Un soir, au moment de se coucher, elle s’aperçut que la clef de sa chambre n’était plus à la serrure. Un quart d’heure avant, elle l’y avait vue ; et les fillettes étaient avec elle dans sa chambre. Elles l’étouffaient de leurs embrassements, en lui souhaitant le bonsoir. Elle n’eut point de doute. Le poil de la louve se hérissa. Elle se dit bien : — « Je suis stupide. Annette, ma fille, tu romantises. Tu es trop nerveuse. La clef est tombée. Ou quand bien même elles l’auraient prise, ces enfants ont voulu me jouer une niche.

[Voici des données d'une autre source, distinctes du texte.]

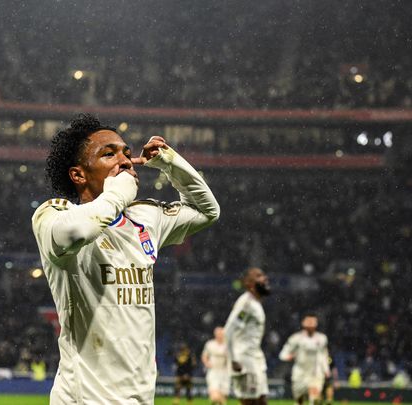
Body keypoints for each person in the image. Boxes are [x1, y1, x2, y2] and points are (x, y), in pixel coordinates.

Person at [32, 113, 220, 404]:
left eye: (127, 153)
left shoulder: (145, 218)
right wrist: (119, 190)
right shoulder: (52, 216)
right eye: (109, 154)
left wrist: (169, 162)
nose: (125, 160)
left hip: (140, 397)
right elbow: (83, 229)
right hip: (85, 398)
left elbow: (208, 211)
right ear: (78, 174)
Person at [224, 267, 270, 405]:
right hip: (244, 359)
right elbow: (228, 331)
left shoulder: (255, 303)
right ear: (249, 283)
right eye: (259, 276)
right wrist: (233, 359)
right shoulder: (246, 303)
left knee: (262, 400)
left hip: (255, 358)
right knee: (250, 402)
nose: (265, 278)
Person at [279, 315, 330, 405]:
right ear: (303, 323)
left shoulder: (322, 338)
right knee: (299, 401)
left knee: (315, 400)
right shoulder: (296, 338)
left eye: (312, 321)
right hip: (300, 374)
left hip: (315, 374)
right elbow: (283, 353)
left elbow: (324, 355)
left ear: (316, 324)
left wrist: (326, 370)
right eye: (308, 321)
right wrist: (289, 356)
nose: (310, 323)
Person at [201, 326, 229, 405]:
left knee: (224, 396)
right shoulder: (210, 344)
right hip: (213, 371)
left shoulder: (228, 345)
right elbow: (204, 356)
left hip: (225, 372)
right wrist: (207, 363)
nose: (219, 335)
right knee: (215, 396)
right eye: (218, 333)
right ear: (215, 334)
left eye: (221, 333)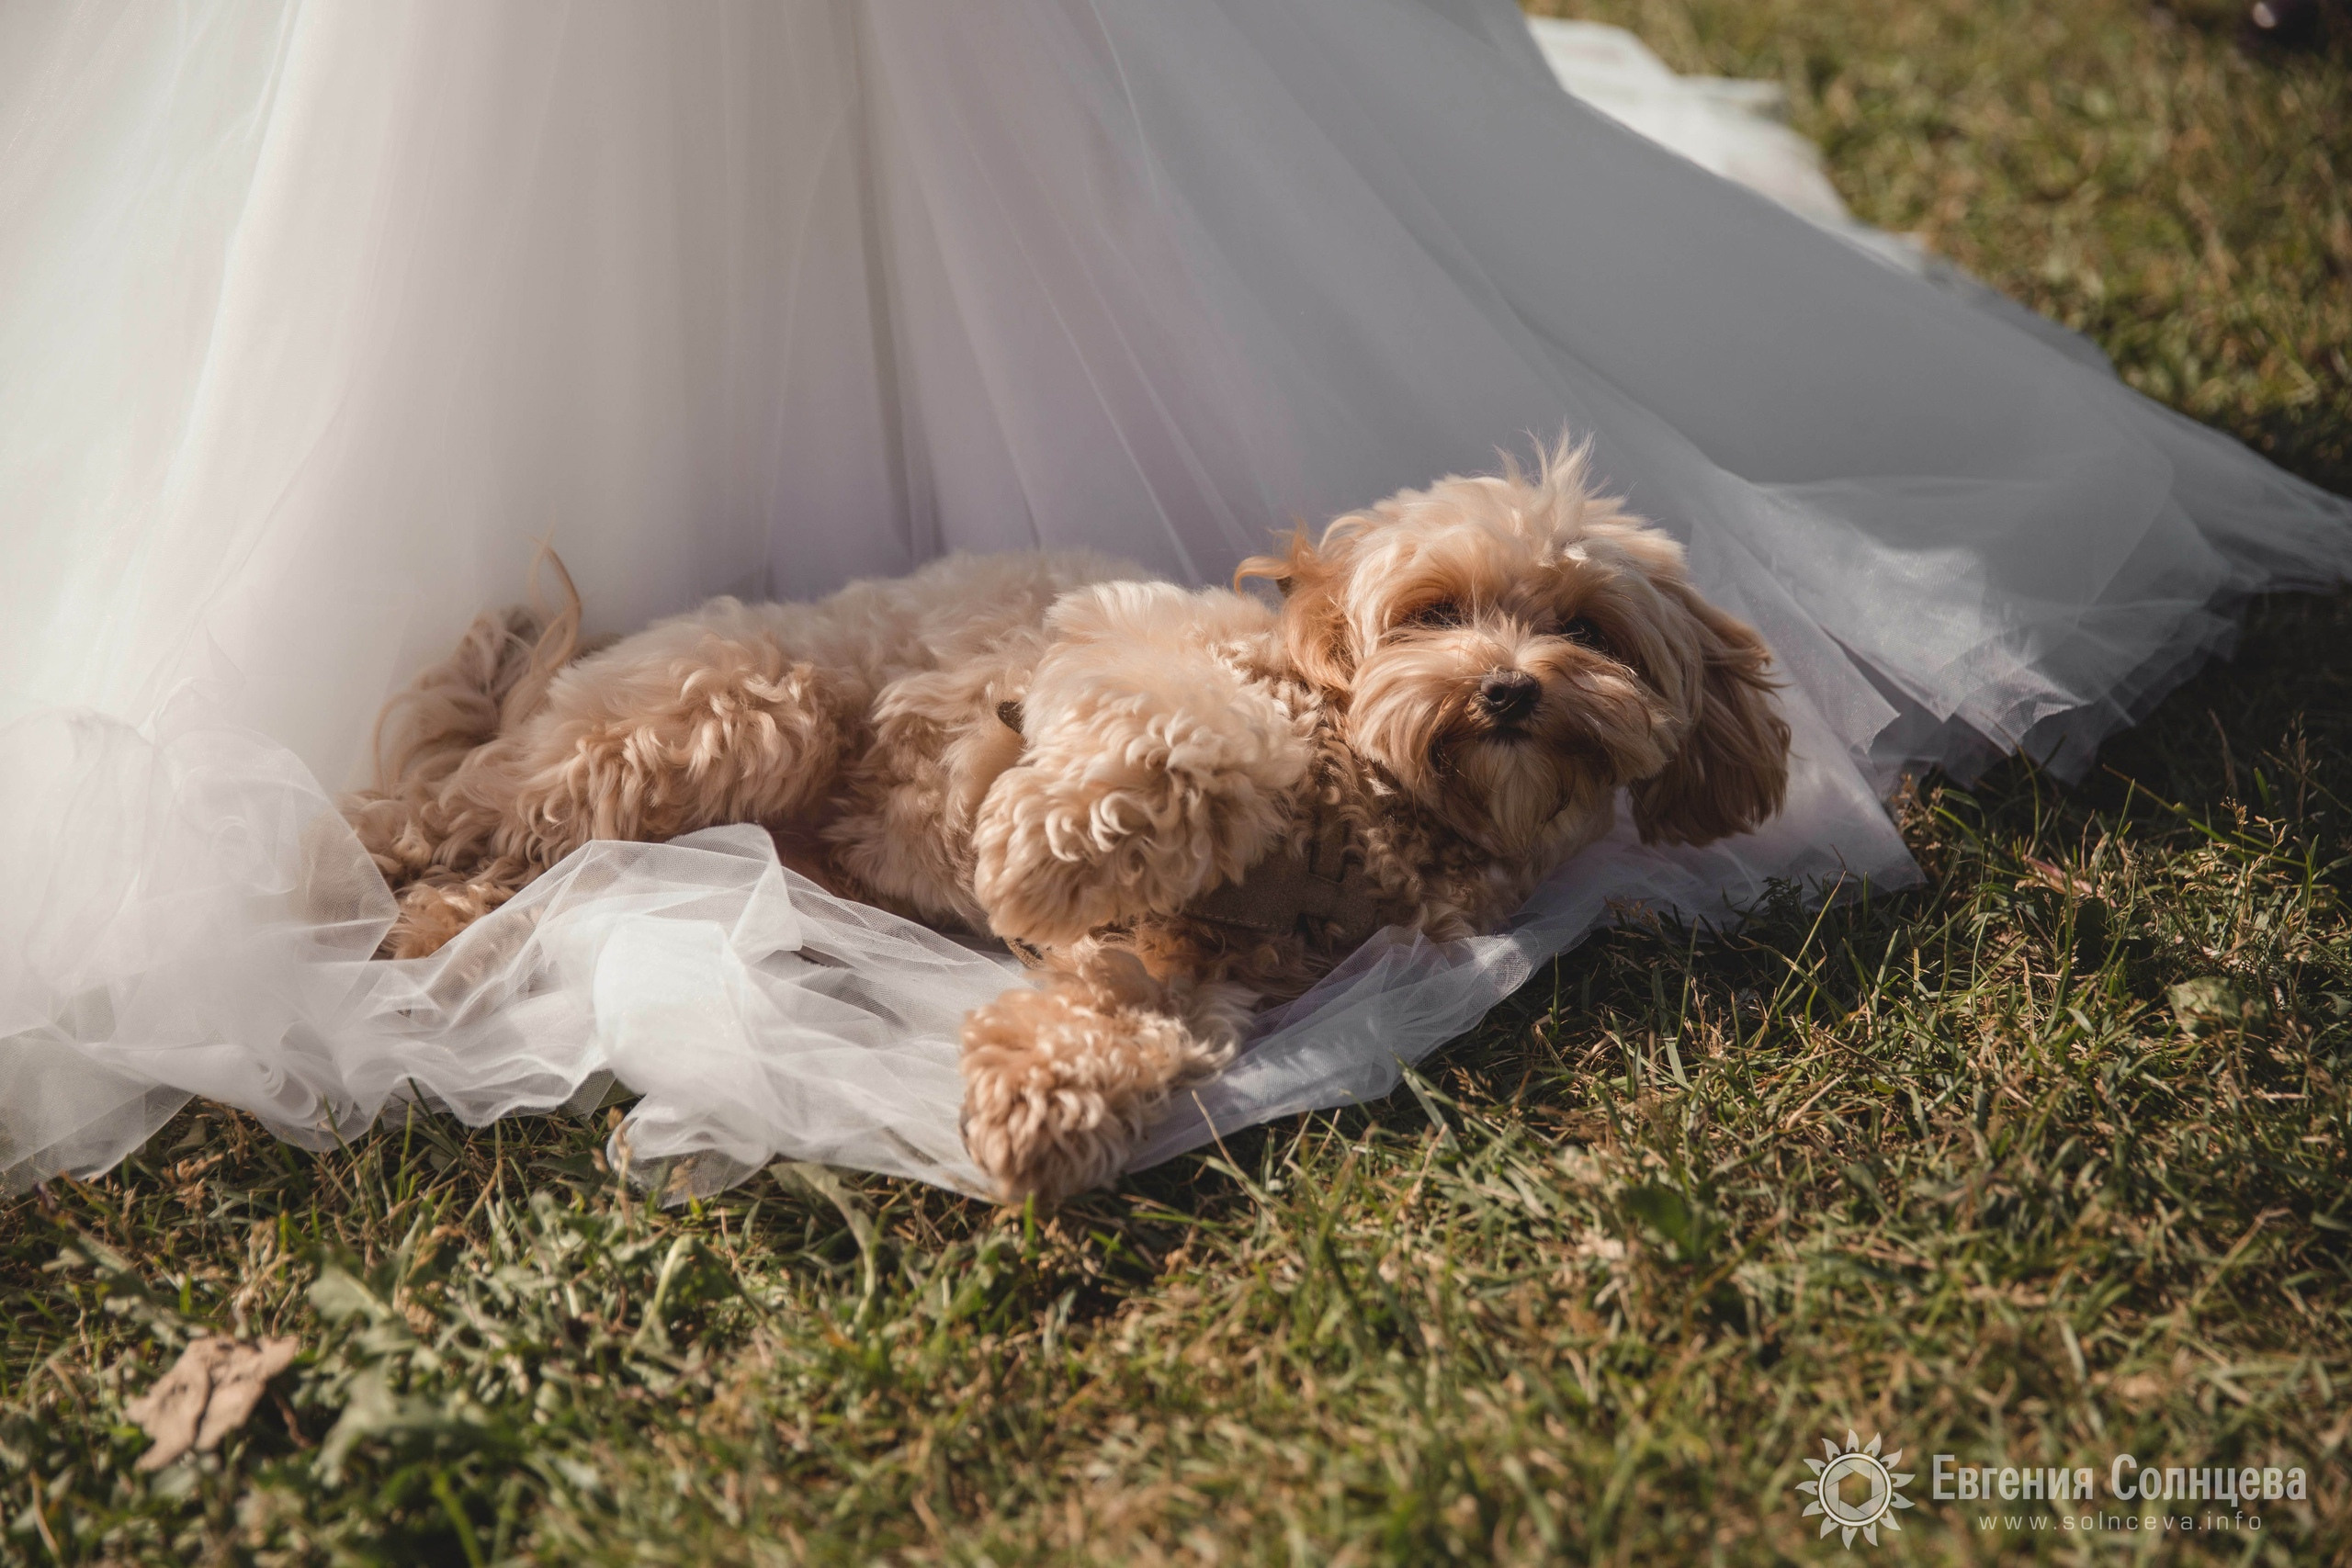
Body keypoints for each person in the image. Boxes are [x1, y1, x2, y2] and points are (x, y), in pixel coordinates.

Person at [4, 0, 2346, 1197]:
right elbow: (1084, 821)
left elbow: (1148, 950)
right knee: (693, 729)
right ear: (1327, 620)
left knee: (1138, 970)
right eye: (1443, 619)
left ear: (1668, 696)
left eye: (1569, 646)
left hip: (1034, 886)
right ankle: (456, 827)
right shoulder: (1233, 683)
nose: (1508, 670)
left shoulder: (1445, 816)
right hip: (853, 711)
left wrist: (1090, 1026)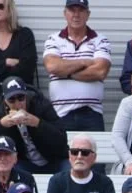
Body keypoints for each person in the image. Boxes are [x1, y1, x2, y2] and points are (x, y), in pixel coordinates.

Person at [42, 0, 112, 132]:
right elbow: (52, 66)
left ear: (88, 14)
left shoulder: (100, 40)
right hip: (61, 114)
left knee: (95, 146)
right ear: (65, 13)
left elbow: (100, 71)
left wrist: (66, 72)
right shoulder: (54, 39)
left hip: (92, 113)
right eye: (72, 10)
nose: (76, 15)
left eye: (81, 10)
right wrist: (85, 62)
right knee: (61, 146)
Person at [0, 76, 65, 174]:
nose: (18, 104)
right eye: (12, 100)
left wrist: (38, 123)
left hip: (53, 160)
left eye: (21, 98)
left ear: (26, 96)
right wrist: (1, 126)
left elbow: (62, 139)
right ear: (5, 100)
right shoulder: (0, 112)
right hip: (24, 164)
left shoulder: (41, 105)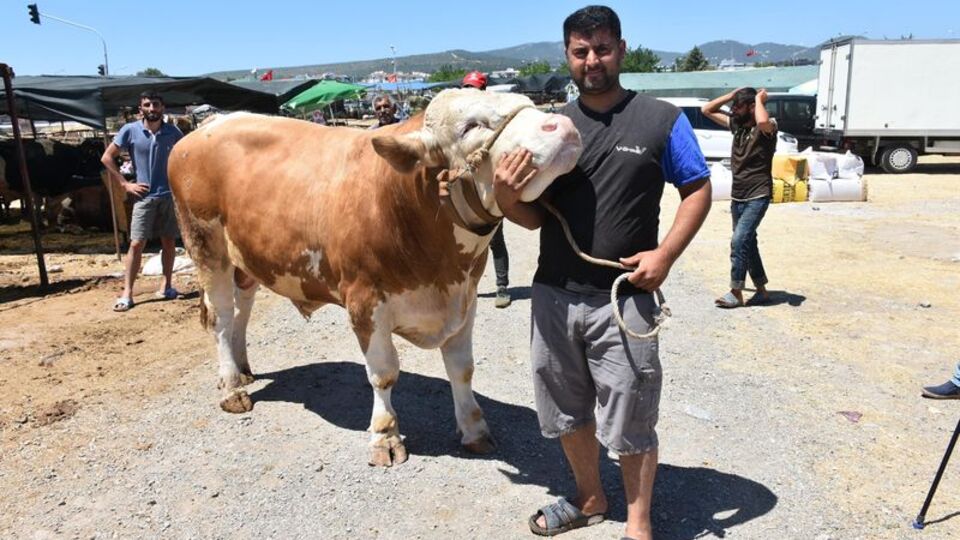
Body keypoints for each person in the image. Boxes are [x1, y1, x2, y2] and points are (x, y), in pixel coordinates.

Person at [494, 6, 712, 539]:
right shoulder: (550, 129)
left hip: (624, 298)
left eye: (603, 49)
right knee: (565, 410)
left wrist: (664, 256)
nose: (593, 60)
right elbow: (530, 216)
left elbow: (698, 188)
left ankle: (639, 525)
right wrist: (502, 193)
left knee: (632, 417)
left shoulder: (660, 119)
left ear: (622, 48)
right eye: (580, 51)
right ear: (567, 55)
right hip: (552, 295)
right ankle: (590, 499)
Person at [101, 90, 184, 312]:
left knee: (169, 241)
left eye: (155, 105)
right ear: (141, 109)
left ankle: (166, 285)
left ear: (162, 108)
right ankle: (127, 293)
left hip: (168, 196)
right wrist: (125, 184)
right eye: (147, 105)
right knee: (137, 243)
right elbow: (107, 157)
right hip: (143, 196)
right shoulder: (130, 130)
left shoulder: (172, 132)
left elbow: (186, 156)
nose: (152, 109)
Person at [701, 87, 777, 308]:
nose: (733, 110)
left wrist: (758, 99)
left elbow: (762, 122)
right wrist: (732, 94)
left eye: (738, 106)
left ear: (752, 107)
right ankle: (761, 289)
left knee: (739, 240)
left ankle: (736, 291)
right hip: (739, 195)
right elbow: (707, 109)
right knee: (748, 242)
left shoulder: (767, 128)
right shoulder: (738, 126)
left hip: (758, 194)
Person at [462, 70, 512, 308]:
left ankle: (502, 287)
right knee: (465, 240)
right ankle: (469, 285)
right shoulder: (459, 122)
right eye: (466, 89)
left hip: (488, 190)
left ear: (483, 92)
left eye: (473, 89)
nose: (470, 94)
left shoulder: (494, 123)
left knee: (495, 240)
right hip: (464, 190)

Il n’y a qu’à ne point s’en occuper. » — Elle se coucha. Mais trois minutes après, elle sauta du lit. Elle entendait les rires étouffés des deux aînées qui couchaient dans la chambre à côté. Elle alla chez elles, pieds nus, en chemise de nuit. Quand elle entra, la bougie précipitamment s’éteignit. Elle ralluma. Elles faisaient semblant de dormir. Et quand Annette les secoua, d’une voix fâchée, elles jouèrent la comédie du réveil, les yeux innocents, jurant leurs grands dieux qu’elles ne comprenaient pas ce qu’on leur voulait : elles ne savaient rien. Annette ne perdit point son temps à discuter. Elle dit froidement à Stefanica :

— « Sors de ton lit ! Je reste ici. Va prendre ma place dans le mien ».